> _About this exercise_: Reproduce the stretch of the material from the line containing "right shoulder: (42, 77, -22)" through the end of the material, and leave the pictures out of your answer.

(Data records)
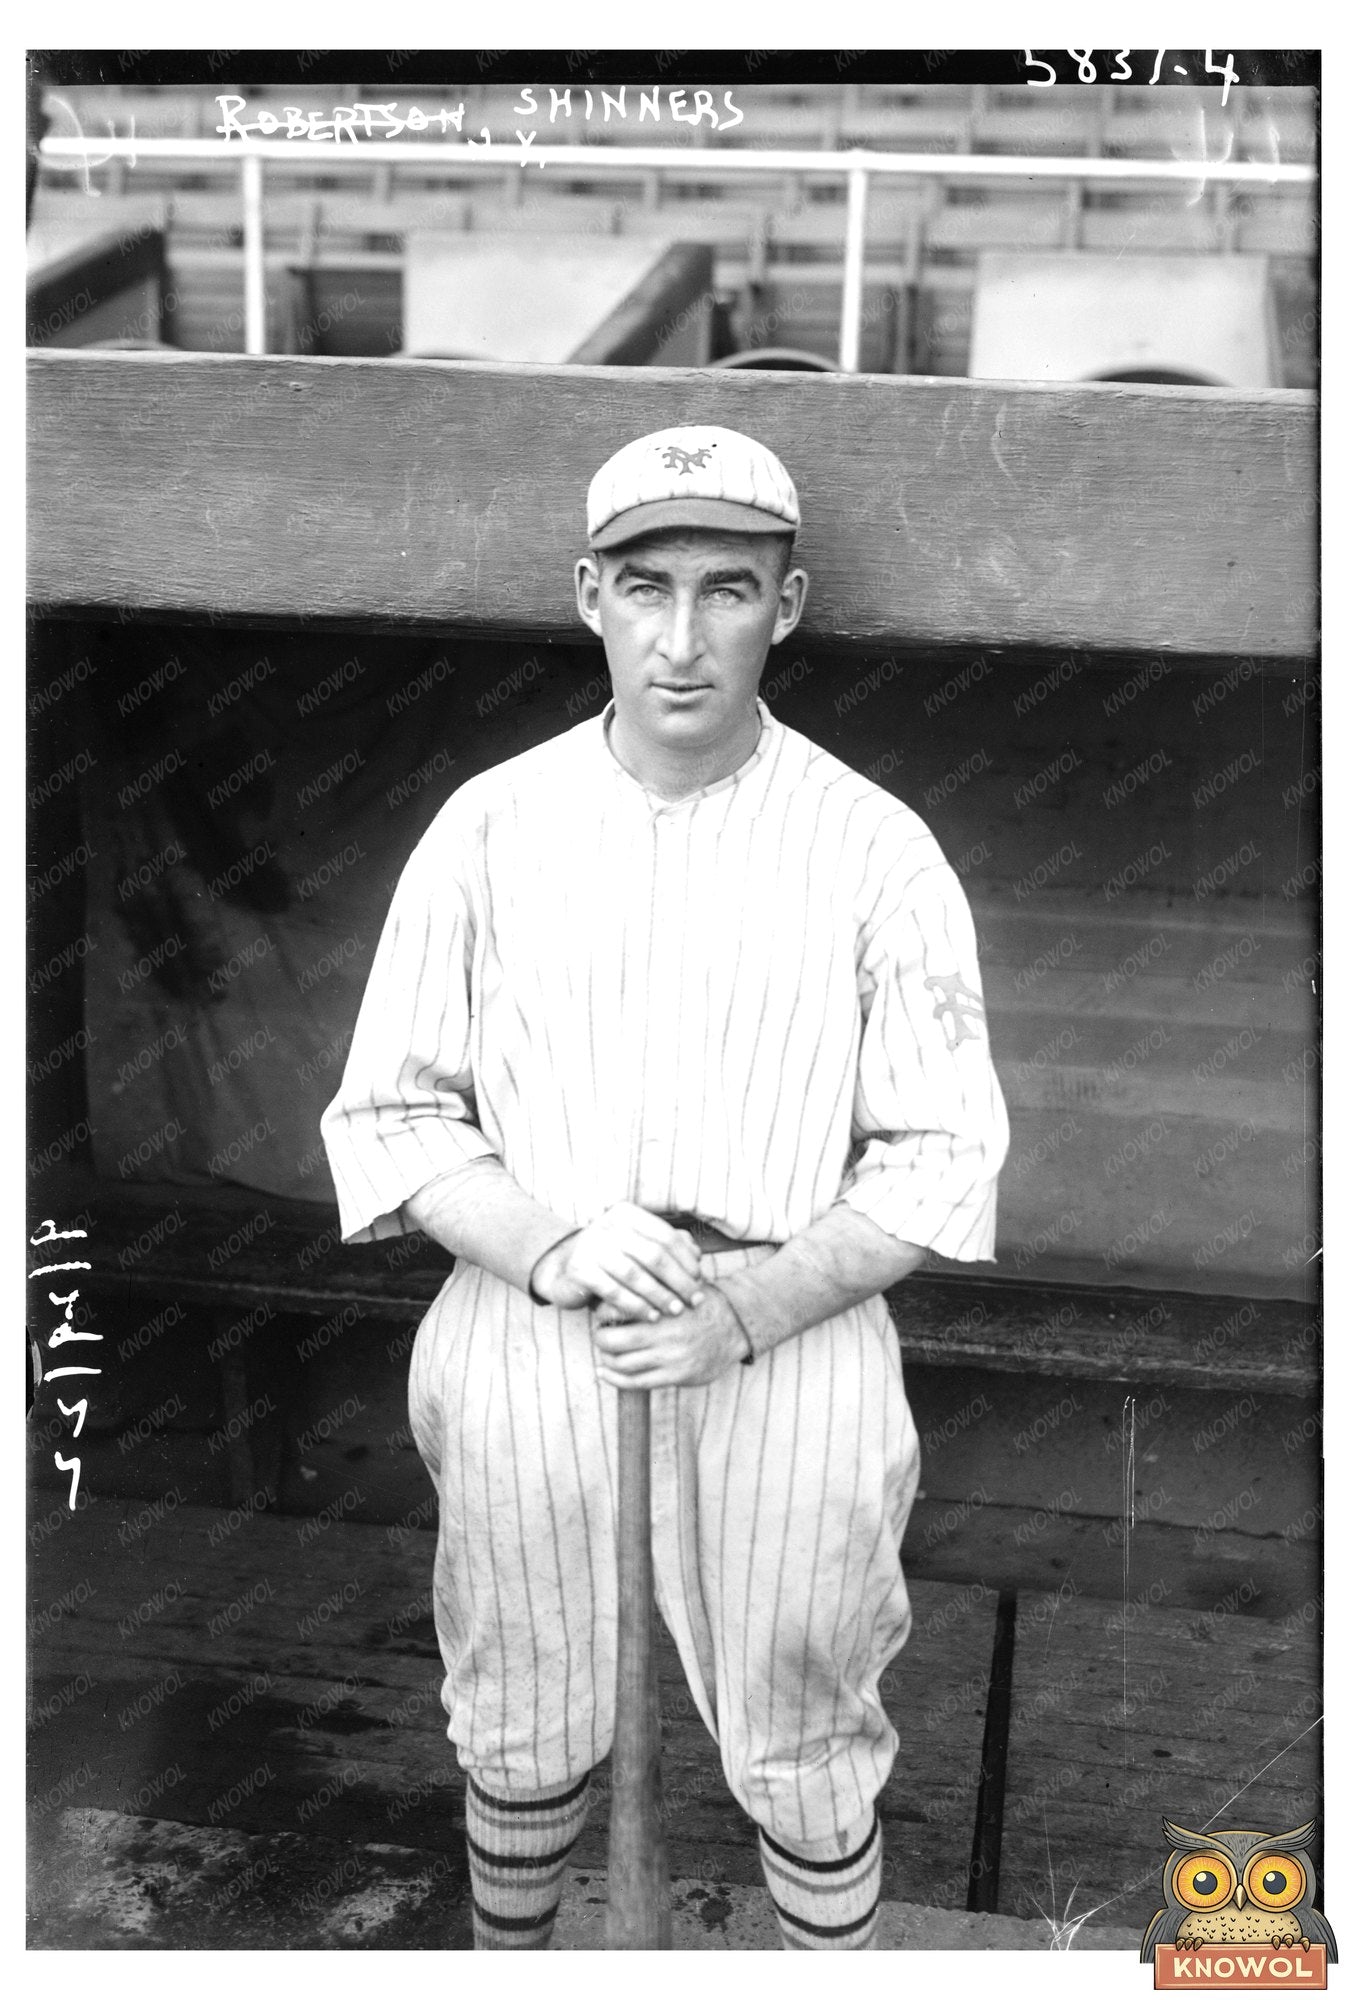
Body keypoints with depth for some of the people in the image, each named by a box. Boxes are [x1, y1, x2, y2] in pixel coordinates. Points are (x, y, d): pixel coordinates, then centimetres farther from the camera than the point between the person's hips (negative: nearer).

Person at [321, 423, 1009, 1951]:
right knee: (520, 1723, 19)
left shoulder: (875, 851, -5)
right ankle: (505, 1952, 47)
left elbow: (939, 1155, -4)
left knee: (800, 1740, 14)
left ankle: (842, 1962, 41)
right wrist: (549, 1245, -17)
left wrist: (751, 1305, -18)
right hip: (522, 1334, 2)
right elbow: (390, 1113, 1)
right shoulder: (488, 826, -1)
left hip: (788, 1340, -1)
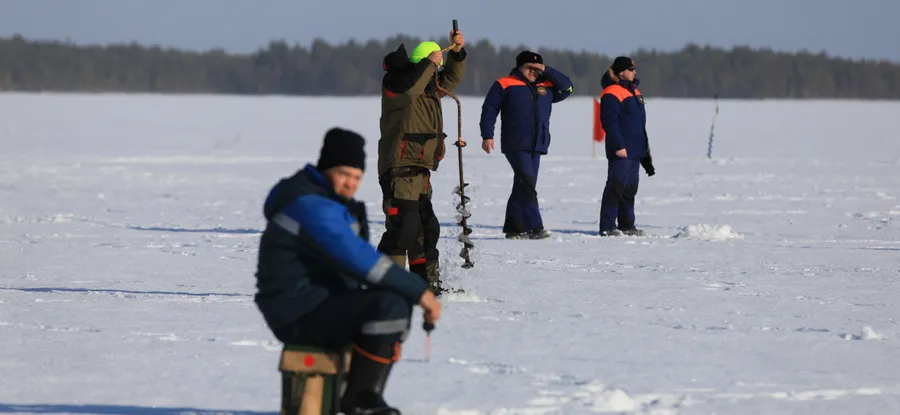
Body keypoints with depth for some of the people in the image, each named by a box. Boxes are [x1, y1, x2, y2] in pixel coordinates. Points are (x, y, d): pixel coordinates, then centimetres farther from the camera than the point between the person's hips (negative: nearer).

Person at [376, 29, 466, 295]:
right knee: (403, 226, -17)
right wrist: (430, 63, -23)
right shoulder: (395, 81, -10)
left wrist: (457, 51, 10)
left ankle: (427, 283, 23)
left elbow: (452, 79, 26)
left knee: (426, 228, 15)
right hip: (400, 170, -10)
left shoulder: (429, 86, 17)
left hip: (420, 171, 10)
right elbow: (408, 90, -30)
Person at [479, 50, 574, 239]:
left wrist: (547, 71, 3)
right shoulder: (504, 85, 2)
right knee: (527, 183, -17)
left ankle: (513, 228, 15)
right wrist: (487, 136, -5)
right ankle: (534, 227, -22)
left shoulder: (546, 87, 17)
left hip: (537, 146, 6)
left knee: (523, 187, 8)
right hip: (515, 145, -6)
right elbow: (489, 109, 2)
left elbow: (567, 87, 12)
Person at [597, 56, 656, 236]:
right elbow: (609, 121, -19)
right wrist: (618, 146, -23)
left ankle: (626, 225, 17)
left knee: (630, 187, 11)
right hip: (621, 150, -9)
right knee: (617, 186, -10)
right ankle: (607, 226, -9)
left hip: (635, 149, 9)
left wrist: (644, 146, 23)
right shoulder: (612, 93, -12)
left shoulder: (634, 92, 18)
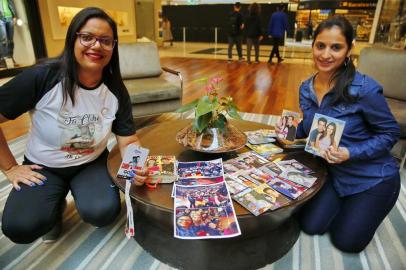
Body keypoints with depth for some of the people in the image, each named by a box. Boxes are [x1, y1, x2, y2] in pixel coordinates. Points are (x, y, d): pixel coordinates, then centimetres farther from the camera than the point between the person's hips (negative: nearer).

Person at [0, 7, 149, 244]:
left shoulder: (116, 91, -13)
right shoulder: (42, 77, -22)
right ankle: (55, 205, 13)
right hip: (43, 168, -1)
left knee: (103, 213, -22)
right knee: (20, 227, -23)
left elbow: (128, 141, -12)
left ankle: (77, 191, 14)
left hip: (92, 164, 2)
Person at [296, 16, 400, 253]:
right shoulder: (306, 89, -7)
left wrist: (351, 153, -30)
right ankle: (344, 203, 33)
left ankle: (363, 208, 37)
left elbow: (390, 133, -16)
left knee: (346, 241, 8)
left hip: (372, 179, -4)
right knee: (311, 226, 6)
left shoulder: (365, 88, -26)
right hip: (333, 173, 5)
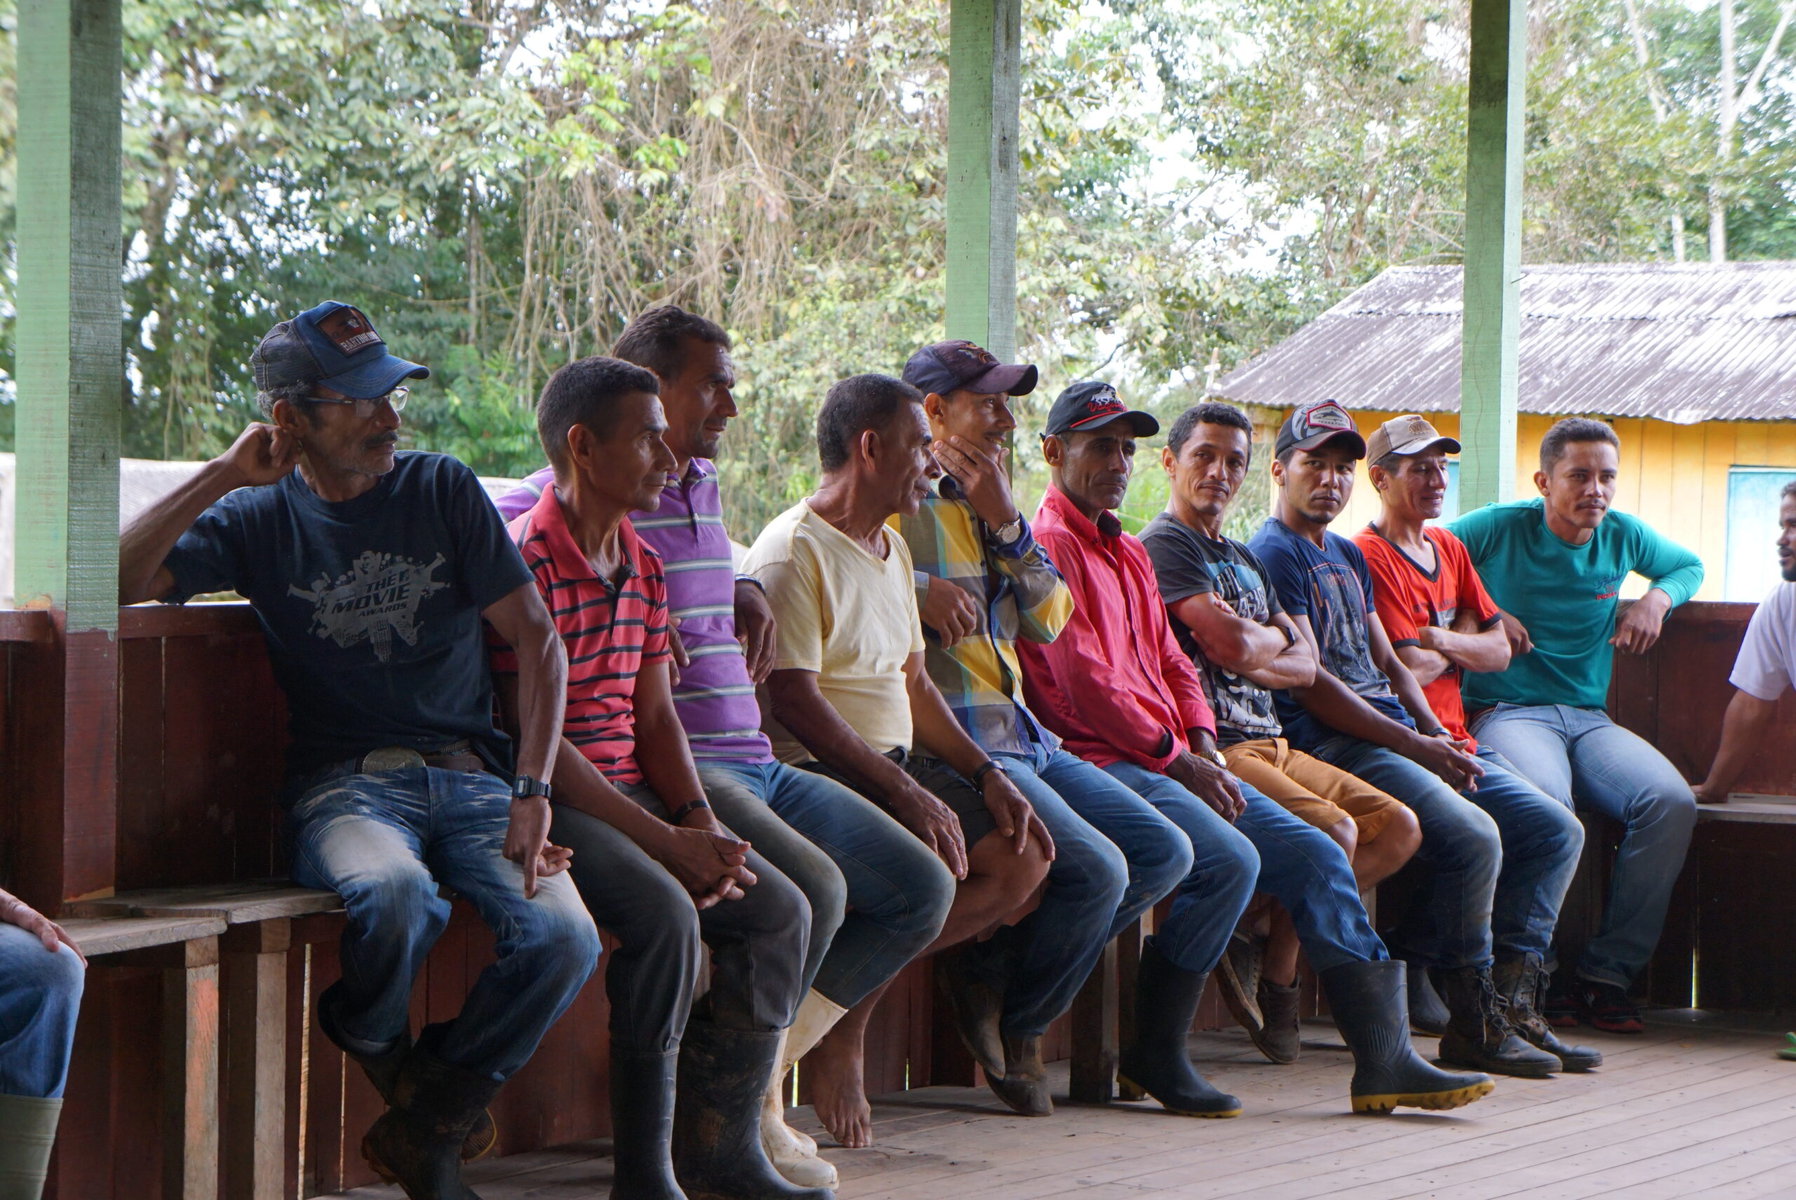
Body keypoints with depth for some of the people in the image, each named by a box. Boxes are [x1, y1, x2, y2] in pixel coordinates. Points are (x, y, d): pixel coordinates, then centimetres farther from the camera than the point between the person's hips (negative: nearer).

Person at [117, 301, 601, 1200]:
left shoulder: (443, 491, 11)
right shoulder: (258, 519, 9)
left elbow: (536, 640, 6)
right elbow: (115, 585, -5)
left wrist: (532, 792, -7)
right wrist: (223, 477, -7)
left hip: (469, 773, 2)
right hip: (344, 783, -2)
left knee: (563, 940, -26)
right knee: (396, 896, -38)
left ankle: (424, 1125, -1)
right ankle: (377, 1049, -1)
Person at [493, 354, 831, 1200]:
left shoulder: (642, 566, 15)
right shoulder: (529, 562, -14)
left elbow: (655, 716, 15)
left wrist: (701, 823, -4)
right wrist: (664, 841, -20)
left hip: (632, 793, 9)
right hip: (551, 804, -9)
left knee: (779, 909, -4)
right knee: (664, 911, -31)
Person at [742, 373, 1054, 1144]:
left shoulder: (892, 550, 19)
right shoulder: (794, 551, -12)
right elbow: (795, 703, -21)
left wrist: (983, 774, 5)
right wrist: (906, 794, -27)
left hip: (896, 762, 10)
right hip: (815, 772, -10)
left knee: (1022, 857, -5)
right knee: (930, 869, -32)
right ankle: (837, 1023, -10)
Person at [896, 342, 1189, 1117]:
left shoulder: (981, 507, 21)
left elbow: (1050, 619, 12)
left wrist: (1004, 521, 0)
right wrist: (917, 588, -25)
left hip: (1022, 735, 9)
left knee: (1165, 854, 2)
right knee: (1096, 870, -23)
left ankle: (994, 972, 5)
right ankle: (1016, 1022, 2)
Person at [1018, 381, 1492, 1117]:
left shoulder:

> _Problem solution_:
right shoulder: (42, 77, -22)
right ankle: (55, 205, 13)
right hip: (43, 168, -1)
left knee: (103, 213, -22)
right knee: (20, 227, -23)
left elbow: (128, 141, -12)
left ankle: (77, 191, 14)
left hip: (92, 164, 2)
Person at [296, 16, 400, 253]:
right shoulder: (306, 89, -7)
left wrist: (351, 153, -30)
right ankle: (344, 203, 33)
left ankle: (363, 208, 37)
left elbow: (390, 133, -16)
left knee: (346, 241, 8)
left hip: (372, 179, -4)
right knee: (311, 226, 6)
left shoulder: (365, 88, -26)
right hip: (333, 173, 5)
Body keypoints with depth for some of the people in the image, each named by a box. Boxes are [x1, y1, x2, y2] in pixel coordinates. Points are (x, y, d): pixel coordinates, then centimetres farther from the camera than the point between the person's hips (negative: nearer).

Person at [117, 301, 601, 1200]:
left shoulder: (443, 491, 11)
right shoulder: (258, 519, 9)
left elbow: (536, 640, 6)
right elbow: (115, 585, -5)
left wrist: (532, 792, -7)
right wrist: (223, 477, -7)
left hip: (469, 773, 2)
right hip: (344, 783, -2)
left knee: (563, 940, -26)
right knee: (396, 896, -38)
left ankle: (424, 1125, -1)
right ankle: (377, 1049, -1)
Person at [493, 354, 831, 1200]:
left shoulder: (642, 566, 15)
right shoulder: (529, 562, -14)
left elbow: (655, 716, 15)
left wrist: (701, 823, -4)
right wrist: (664, 841, -20)
left hip: (632, 793, 9)
right hip: (551, 804, -9)
left knee: (779, 909, -4)
right knee: (664, 911, -31)
Person at [742, 373, 1054, 1144]:
left shoulder: (892, 550, 19)
right shoulder: (794, 551, -12)
right elbow: (795, 703, -21)
left wrist: (983, 774, 5)
right wrist: (906, 794, -27)
left hip: (896, 762, 10)
right hip: (815, 772, -10)
left knee: (1022, 857, -5)
right knee: (930, 869, -32)
right ankle: (837, 1023, -10)
Person at [896, 342, 1189, 1117]:
left shoulder: (981, 507, 21)
left elbow: (1050, 619, 12)
left wrist: (1004, 521, 0)
right wrist: (917, 588, -25)
left hip: (1022, 735, 9)
left knee: (1165, 854, 2)
right knee: (1096, 870, -23)
left ankle: (994, 972, 5)
right ankle: (1016, 1022, 2)
Person at [1018, 381, 1492, 1117]:
left shoulder:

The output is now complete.